Dans le contexte burundais où nous avons affaire à une société segmentée, composée de plusieurs catégories sociales, en d’autres termes plusieurs ethnies, le discours de vengeance se caractérise de manière générale, par des accusations en miroir entre ces différentes catégories de groupes. Par exemple ici chez nous, les hutus et les tutsis s’accusent mutuellement d’avoir subi une injustice de la part de l’autre groupe. Donc, la grande caractéristique du discours de vengeance, ce sont ces accusations réciproques entre les différentes catégories sociales.

Quelles sont les conséquences de ce langage de vengeance pour le Burundi, un pays post-conflit ?
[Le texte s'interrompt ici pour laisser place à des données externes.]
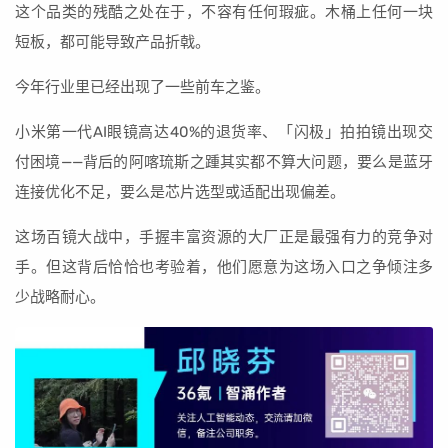
这个品类的残酷之处在于，不容有任何瑕疵。木桶上任何一块
短板，都可能导致产品折戟。
今年行业里已经出现了一些前车之鉴。
小米第一代AI眼镜高达40%的退货率、「闪极」拍拍镜出现交
付困境——背后的阿喀琉斯之踵其实都不算大问题，要么是蓝牙
连接优化不足，要么是芯片选型或适配出现偏差。
这场百镜大战中，手握丰富资源的大厂正是最强有力的竞争对
手。但这背后恰恰也考验着，他们愿意为这场入口之争倾注多
少战略耐心。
Lorsqu’une société connait un conflit, elle a le besoin de rétablir les relations entre les différentes catégories sociales. Or, ce discours de vengeance compromet en fait le vivre ensemble. Il remet en cause la volonté de vivre ensemble et bien évidemment selon le principe de réciprocité et de solidarité, le discours de vengeance devient en fait comme un système de régulation des conflits, et au final, il  débouche aux violences de masse. En d’autres termes, les membres touchés  par la vengeance peuvent aller, à leur tour, organiser une contre vengeance et là, la vengeance devient un cercle vicieux. Et si la vengeance devient un cercle vicieux, la société devient violente et la réconciliation impossible.

Que pouvons-nous faire pour éviter ces éléments que vous venez de mentionner ?
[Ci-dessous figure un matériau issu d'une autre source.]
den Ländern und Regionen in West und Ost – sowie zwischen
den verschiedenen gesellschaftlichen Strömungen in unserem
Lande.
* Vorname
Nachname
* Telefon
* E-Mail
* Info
Je dois d’abord préciser qu’il faut, de manière générale, éviter des discours diabolisants ou des accusations en miroir entre les groupes. Ensuite, le gouvernement doit initier une justice transitionnelle efficace et indépendante ; initier un cadre de débat et de dialogue qui permette à la population justement de surmonter leurs émotions et leurs désirs de vengeances.

Et individuellement ou collectivement ?

Il faut essayer de comprendre et de contrôler les émotions de base.  Aller au-delà de nos émotions de base en essayant par exemple d’écrire ce que nous ressentons. Cela nous permet de les accepter et de les clarifier. Et si nous ne sommes pas capables de mettre par écrit nos sentiments,  essayer d’en discuter avec les autres, avec des amis, cela peut soulager. Ensuite, il faut initier des activités qui permettent de faire sortir la colère comme du sport, cela permet de surmonter ces émotions ; écouter par exemple des chansons rassurant, de la musique adapté à cet état d’esprit.